* _WHAT IS NEEDED_:
Output the entries exactly. Start at the first line, finish with the line containing "002-22193 *D 2020-12-03", and omit the pictures.

Dataset entries:
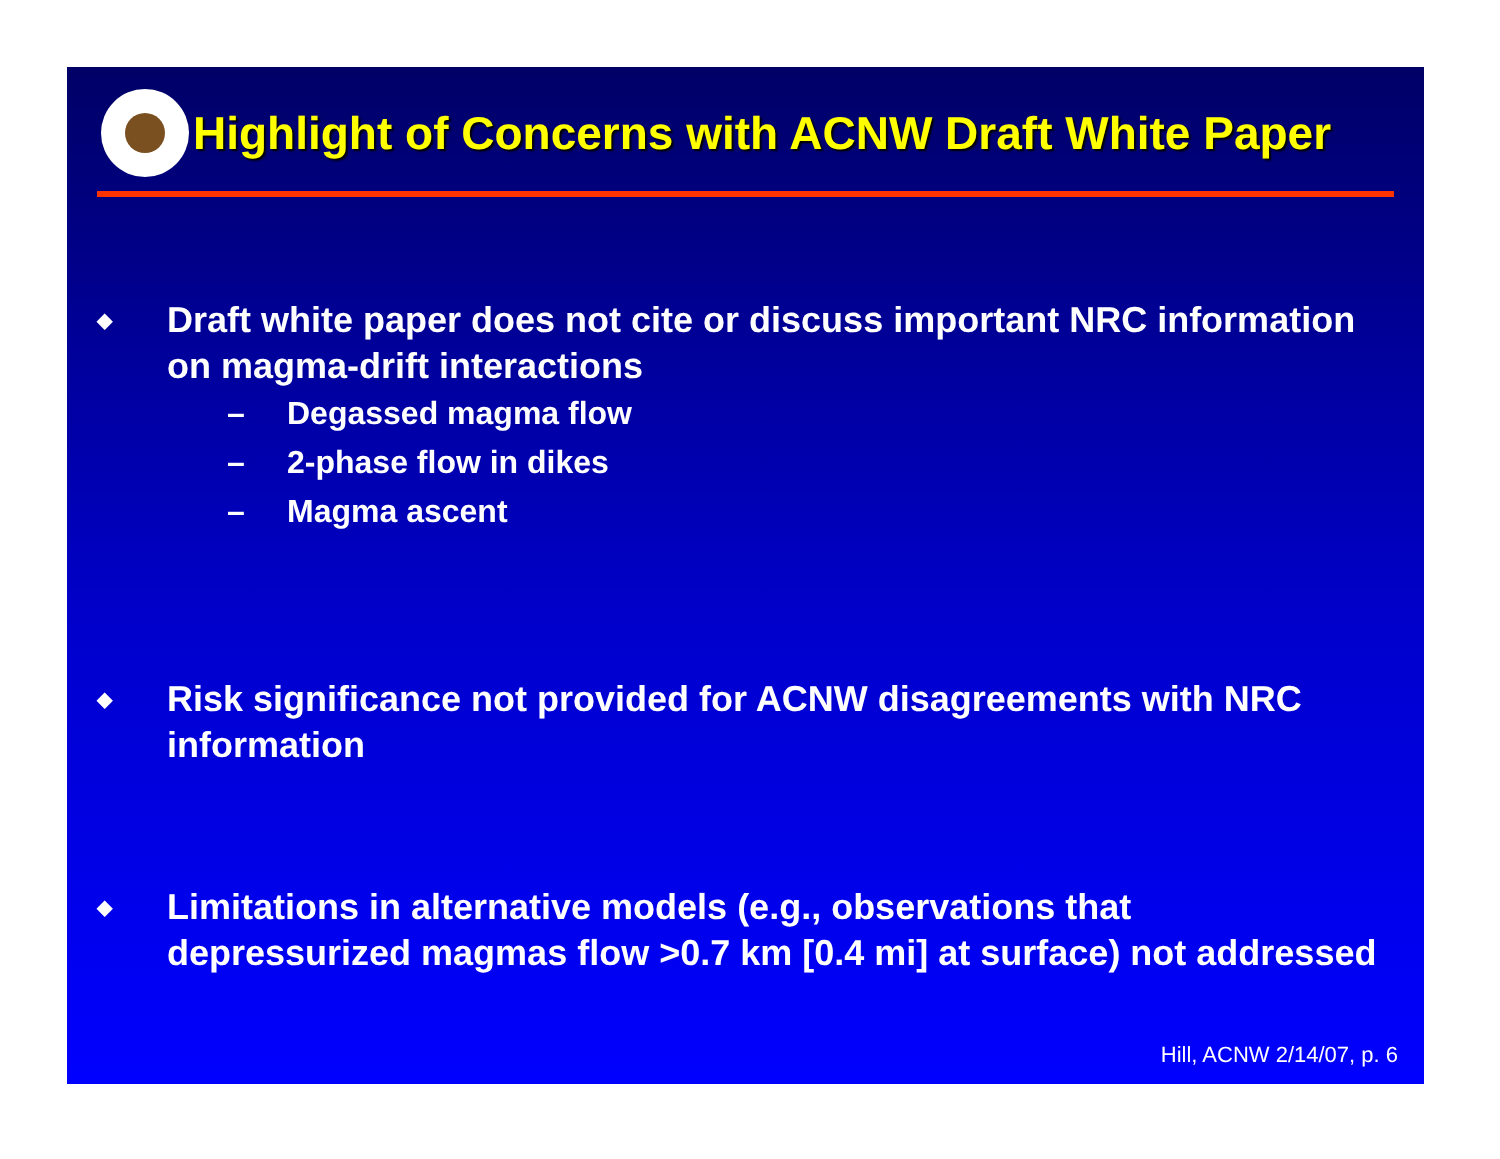Highlight of Concerns with ACNW Draft White Paper
◆ Draft white paper does not cite or discuss important NRC information on magma-drift interactions
– Degassed magma flow
– 2-phase flow in dikes
– Magma ascent
◆ Risk significance not provided for ACNW disagreements with NRC information
◆ Limitations in alternative models (e.g., observations that depressurized magmas flow >0.7 km [0.4 mi] at surface) not addressed
Hill, ACNW 2/14/07, p. 6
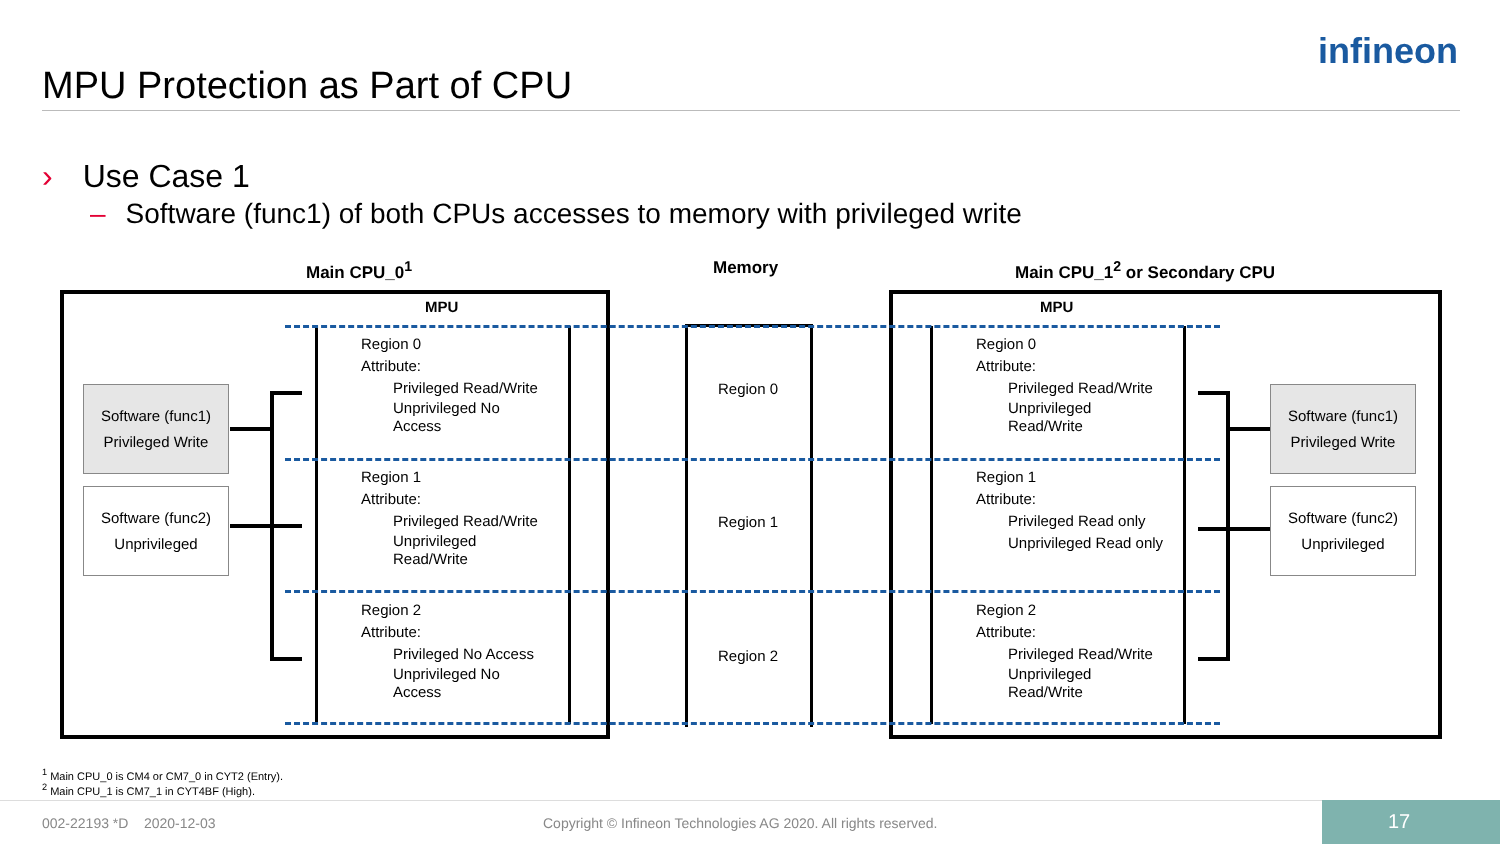MPU Protection as Part of CPU
infineon
› Use Case 1
– Software (func1) of both CPUs accesses to memory with privileged write
Main CPU_0<sup>1</sup> Memory Main CPU_1<sup>2</sup> or Secondary CPU
MPU MPU
Region 0
Attribute:
Privileged Read/Write
Unprivileged No
Access
Region 1
Attribute:
Privileged Read/Write
Unprivileged
Read/Write
Region 2
Attribute:
Privileged No Access
Unprivileged No
Access
Region 0
Attribute:
Privileged Read/Write
Unprivileged
Read/Write
Region 1
Attribute:
Privileged Read only
Unprivileged Read only
Region 2
Attribute:
Privileged Read/Write
Unprivileged
Read/Write
Region 0
Region 1
Region 2
Software (func1)
Privileged Write
Software (func2)
Unprivileged
Software (func1)
Privileged Write
Software (func2)
Unprivileged
<sup>1</sup> Main CPU_0 is CM4 or CM7_0 in CYT2 (Entry).
<sup>2</sup> Main CPU_1 is CM7_1 in CYT4BF (High).
002-22193 *D 2020-12-03
Copyright © Infineon Technologies AG 2020. All rights reserved.
17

* _ANSWER TO THIS PROBLEM_:
Highlight of Concerns with ACNW Draft White Paper
◆ Draft white paper does not cite or discuss important NRC information on magma-drift interactions
– Degassed magma flow
– 2-phase flow in dikes
– Magma ascent
◆ Risk significance not provided for ACNW disagreements with NRC information
◆ Limitations in alternative models (e.g., observations that depressurized magmas flow >0.7 km [0.4 mi] at surface) not addressed
Hill, ACNW 2/14/07, p. 6
MPU Protection as Part of CPU
infineon
› Use Case 1
– Software (func1) of both CPUs accesses to memory with privileged write
Main CPU_0<sup>1</sup> Memory Main CPU_1<sup>2</sup> or Secondary CPU
MPU MPU
Region 0
Attribute:
Privileged Read/Write
Unprivileged No
Access
Region 1
Attribute:
Privileged Read/Write
Unprivileged
Read/Write
Region 2
Attribute:
Privileged No Access
Unprivileged No
Access
Region 0
Attribute:
Privileged Read/Write
Unprivileged
Read/Write
Region 1
Attribute:
Privileged Read only
Unprivileged Read only
Region 2
Attribute:
Privileged Read/Write
Unprivileged
Read/Write
Region 0
Region 1
Region 2
Software (func1)
Privileged Write
Software (func2)
Unprivileged
Software (func1)
Privileged Write
Software (func2)
Unprivileged
<sup>1</sup> Main CPU_0 is CM4 or CM7_0 in CYT2 (Entry).
<sup>2</sup> Main CPU_1 is CM7_1 in CYT4BF (High).
002-22193 *D 2020-12-03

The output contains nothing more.